L’Histoire du Mogol du P. Catrou, parle en plusieurs endroits du théatre, établi en plusieurs endroits de ce grand Empire, sur-tout dans le serrail de l’Empereur. La comédie, dit-il, est très-ancienne aux Indes, elle brilloit dans le serrail du Mogol dès le commencement du seizieme siecle, long-temps avant les Corneilles & les Molieres. Les Princes les plus débauchés en faisoient leurs délices, & les femmes se servoient de ce moyen pour les amollir de plus en plus. La Sultane favorite de Jean Quir lui donnoit la comédie mêlée de danses où l’on représentoit des actions par des postures (des pantomimes). Part. 1. pag. 125. Les Indiens y excellent. Elle étoit suivie d’un bain dans l’eau rose, dont elle remplissoit un petit canal, autour duquel elle se promenoit avec le Prince. Elle épuisa toutes les roses du pays, où ces fleurs sont très-communes. Schajahan son successeur, aussi débauché que son pere, perdit son humeur guerriere, qui lui avoit acquis beaucoup de gloire, dans la musique, la danse, la comédie. Ces amusemens étoient devenus pour lui des affaires plus importantes que l’administration de la justice, & le gouvernement de l’Etat ; ils avoient leurs temps marqués, & remplissoient toutes les heures de la journée. Les farces les plus boussonnes étoient le plus de son goût. Personne n’eut plus de part à sa faveur qu’un Poëte dont l’imagination féconde en inventoit de nouvelles, & les varioit à l’infini. P. 159. Il fit bâtir pour une danseuse une galerie superbe, tapissée de diamans (ils sont fort communs aux Indes), où sur la muraille serpentoit une vigne dont le seps étoit composé d’agathes, les feuilles d’éméraudes, les raisins de rubis artistement arrangés. Lag. 161. On croit voir un palais de fées. L’opéra n’en est-il pas un ? n’y tâche-t-on pas d’en imiter l’enchantement ? Les Actrices, les Figurantes ne sont malheureusement que trop habiles magiciennes pour ensorceler les spectateurs.

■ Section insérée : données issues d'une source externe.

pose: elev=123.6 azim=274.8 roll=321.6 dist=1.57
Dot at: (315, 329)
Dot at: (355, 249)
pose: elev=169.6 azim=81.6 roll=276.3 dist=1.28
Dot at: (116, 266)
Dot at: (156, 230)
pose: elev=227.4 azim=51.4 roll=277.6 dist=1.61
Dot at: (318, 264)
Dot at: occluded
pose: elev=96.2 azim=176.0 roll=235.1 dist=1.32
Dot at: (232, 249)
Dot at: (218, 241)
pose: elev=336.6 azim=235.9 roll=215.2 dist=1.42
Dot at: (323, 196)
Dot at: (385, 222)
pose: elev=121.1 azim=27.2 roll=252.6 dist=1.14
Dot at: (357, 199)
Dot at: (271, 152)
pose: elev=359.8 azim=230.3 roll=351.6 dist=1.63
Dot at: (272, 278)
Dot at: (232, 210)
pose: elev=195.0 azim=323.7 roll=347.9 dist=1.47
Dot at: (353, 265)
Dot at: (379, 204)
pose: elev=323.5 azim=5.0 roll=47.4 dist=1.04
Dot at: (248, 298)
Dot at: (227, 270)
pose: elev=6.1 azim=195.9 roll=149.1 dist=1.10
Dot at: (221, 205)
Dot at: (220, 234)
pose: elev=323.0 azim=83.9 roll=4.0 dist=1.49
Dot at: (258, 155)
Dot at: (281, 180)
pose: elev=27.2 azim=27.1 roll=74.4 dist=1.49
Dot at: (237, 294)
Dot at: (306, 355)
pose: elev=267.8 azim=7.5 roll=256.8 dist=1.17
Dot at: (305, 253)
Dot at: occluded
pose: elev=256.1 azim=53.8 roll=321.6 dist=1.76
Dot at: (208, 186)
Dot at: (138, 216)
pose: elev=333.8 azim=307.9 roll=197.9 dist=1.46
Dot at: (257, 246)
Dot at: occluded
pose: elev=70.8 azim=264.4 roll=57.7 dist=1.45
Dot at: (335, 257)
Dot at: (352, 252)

Cependant, continue l’Auteur, on méprise infiniment aux Indes les Comédiens, Musiciens, Danseurs, quoiqu’on s’en amuse, ce sont des troupes d’esclaves vendus au public, on va chez eux, on les fait venir chez soi pour son argent, comme on méprise les femmes publiques dont on se sert : & que sont en effet toutes ces femmes, que des personnes publiques ? C’est une injure atroce d’appeler quelqu’un Musicien, Comédien. Le fils aîné du Mogol, son successeur désigné, fut privé de la couronne & de la vie par le secours d’un des plus grands Capitaines qu’il avoit par mépris traité de Musicien, & qui par vengeance se donna à son frère cadet.

Celui-ci, qui s’étoit monté sur le ton de la dévotion, ne crut pas pouvoir mieux la montrer qu’en se déclarant contre le théatre & ses appartenances (p. 2. pag. 56.). Les Musiciens & les Danseurs composoient des corps scandaleux, qui partagés par troupes menoient une vie licentieuse, peu conforme aux maximes austères d’Orangzeb. Il proscrivit la musique par un édit. Ses Officiers avoient ordre d’entrer par-tout où ils entendoient des concerts, de dissiper les Chantres, de brûler leurs instrumens. On ne peut croire quelle destruction il s’en fit dans tout l’Indostan. La passion que les Mahométans & les Chrétiens ont également pour la musique, avoit multiplié à l’infini les Musiciens. Les Danseuses étoient encore un objet de zèle & un sujet de réforme ; le dernier Empereur, qui les aimoit avec passion, en avoit rempli sa cour. Un édit d’Orangzeb les obligea de choisir le mariage ou l’exil. Ces filles libertines demeuroient par troupes en de grands palais qui furent bien-tôt détruits ; les unes se marierent, d’autres se répandirent dans les provinces, plusieurs continuerent en secret leur ancienne profession.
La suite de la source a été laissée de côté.